When will Bleeding Edge be released?
A release date for Bleeding Edge has now been confirmed - 24 March 2020.
A series of technical alphas have been held since initial unveiling at E3 in June, allowing Xbox One players to sample early builds of the game.
What platforms will Bleeding Edge be playable on?
Perhaps unsurprisingly, the game will only be available on Microsoft-supported hardware, so you'll have to own an Xbox One or Windows PC to play. For the latter, you can choose from Steam or the Microsoft Store.
We'd also expect it to make its way to the upcoming next-gen Xbox console, currently codenamed Project Scarlett.
How much will the game cost?
You can currently pre-order Bleeding Edge from Steam and the Microsoft Store for £24.99. Buying ahead of time will also get you access to one of the closed betas at the time of writing - 14 February and 13 March.
Latest Bleeding Edge trailer
The latest trailer was shared alongside news of its release date in November 2019:
Previously, we got our first look at the game at E3 2019.
What can we expect from the game?
In Bleeding Edge, the player can choose from a huge range of weird and wonderful characters, including Buttercup, Makutu and Daemon.

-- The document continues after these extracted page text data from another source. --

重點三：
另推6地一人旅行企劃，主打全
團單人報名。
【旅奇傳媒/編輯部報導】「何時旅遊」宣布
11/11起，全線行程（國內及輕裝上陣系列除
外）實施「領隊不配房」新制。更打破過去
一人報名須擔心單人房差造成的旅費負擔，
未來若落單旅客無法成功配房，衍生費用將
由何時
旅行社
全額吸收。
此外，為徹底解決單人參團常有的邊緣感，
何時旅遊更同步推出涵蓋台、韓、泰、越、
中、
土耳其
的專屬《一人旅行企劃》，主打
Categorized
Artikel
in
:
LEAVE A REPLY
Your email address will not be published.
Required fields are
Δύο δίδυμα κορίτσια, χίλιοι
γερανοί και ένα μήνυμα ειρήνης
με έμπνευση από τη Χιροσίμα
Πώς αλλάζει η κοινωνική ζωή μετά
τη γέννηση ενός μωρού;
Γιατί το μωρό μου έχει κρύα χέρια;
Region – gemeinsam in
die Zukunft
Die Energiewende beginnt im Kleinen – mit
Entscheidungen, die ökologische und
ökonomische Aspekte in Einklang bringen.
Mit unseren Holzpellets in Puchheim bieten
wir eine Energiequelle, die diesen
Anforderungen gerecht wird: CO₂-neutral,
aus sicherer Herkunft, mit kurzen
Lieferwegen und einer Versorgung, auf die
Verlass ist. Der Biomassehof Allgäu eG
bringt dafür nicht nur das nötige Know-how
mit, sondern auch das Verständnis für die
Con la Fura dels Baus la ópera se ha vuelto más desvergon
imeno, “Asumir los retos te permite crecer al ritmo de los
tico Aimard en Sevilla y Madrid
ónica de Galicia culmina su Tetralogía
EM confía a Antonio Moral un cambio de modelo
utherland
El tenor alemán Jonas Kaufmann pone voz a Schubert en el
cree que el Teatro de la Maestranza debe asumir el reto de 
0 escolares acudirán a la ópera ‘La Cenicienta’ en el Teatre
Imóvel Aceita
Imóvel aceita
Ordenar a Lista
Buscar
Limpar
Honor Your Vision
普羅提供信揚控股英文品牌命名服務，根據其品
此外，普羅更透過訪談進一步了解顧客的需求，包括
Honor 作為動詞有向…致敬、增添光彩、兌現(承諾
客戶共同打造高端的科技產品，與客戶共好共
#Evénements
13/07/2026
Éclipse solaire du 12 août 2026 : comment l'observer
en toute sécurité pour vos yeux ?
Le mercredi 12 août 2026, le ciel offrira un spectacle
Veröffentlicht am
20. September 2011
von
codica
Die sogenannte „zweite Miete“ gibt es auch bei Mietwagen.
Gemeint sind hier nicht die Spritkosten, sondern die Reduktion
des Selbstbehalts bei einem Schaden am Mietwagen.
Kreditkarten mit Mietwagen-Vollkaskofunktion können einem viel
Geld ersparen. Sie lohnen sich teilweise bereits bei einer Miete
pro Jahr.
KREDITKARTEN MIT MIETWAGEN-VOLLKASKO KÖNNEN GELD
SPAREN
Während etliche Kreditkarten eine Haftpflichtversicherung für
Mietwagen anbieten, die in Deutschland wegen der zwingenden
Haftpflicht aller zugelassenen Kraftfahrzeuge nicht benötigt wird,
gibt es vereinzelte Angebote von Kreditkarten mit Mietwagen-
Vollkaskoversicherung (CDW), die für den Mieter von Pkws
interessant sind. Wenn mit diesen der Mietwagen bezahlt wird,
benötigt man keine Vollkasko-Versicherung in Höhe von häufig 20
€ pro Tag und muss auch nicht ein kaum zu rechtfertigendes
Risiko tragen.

Each come with their own mechanical enhancements for maximum destruction. This is a fantasy world where anything goes, so expect rideable missiles, detachable saw blade arms and shattering guitar solos aplenty.
However, there's a clue in the name - while much of this technology looks the part, its performance is not always reliable.
You'll notice a few similarities to Overwatch, not least with the eclectic lineup of heroes, but this game is specialising in melee combat as opposed to the first-person shooter. In fact, you'll be playing from a third-person perspective.
The primary mode will be 4v4 combat, so you'll have to work in teams to complement each other's skillset and defeat the opposition. While there will be offline modes, this game will be primarily focused on co-operating and competing with players online,
Ninja Theory's previous titles have focused primarily on single-player modes, so it remains to be seen how successful such a multiplayer-centric game can be.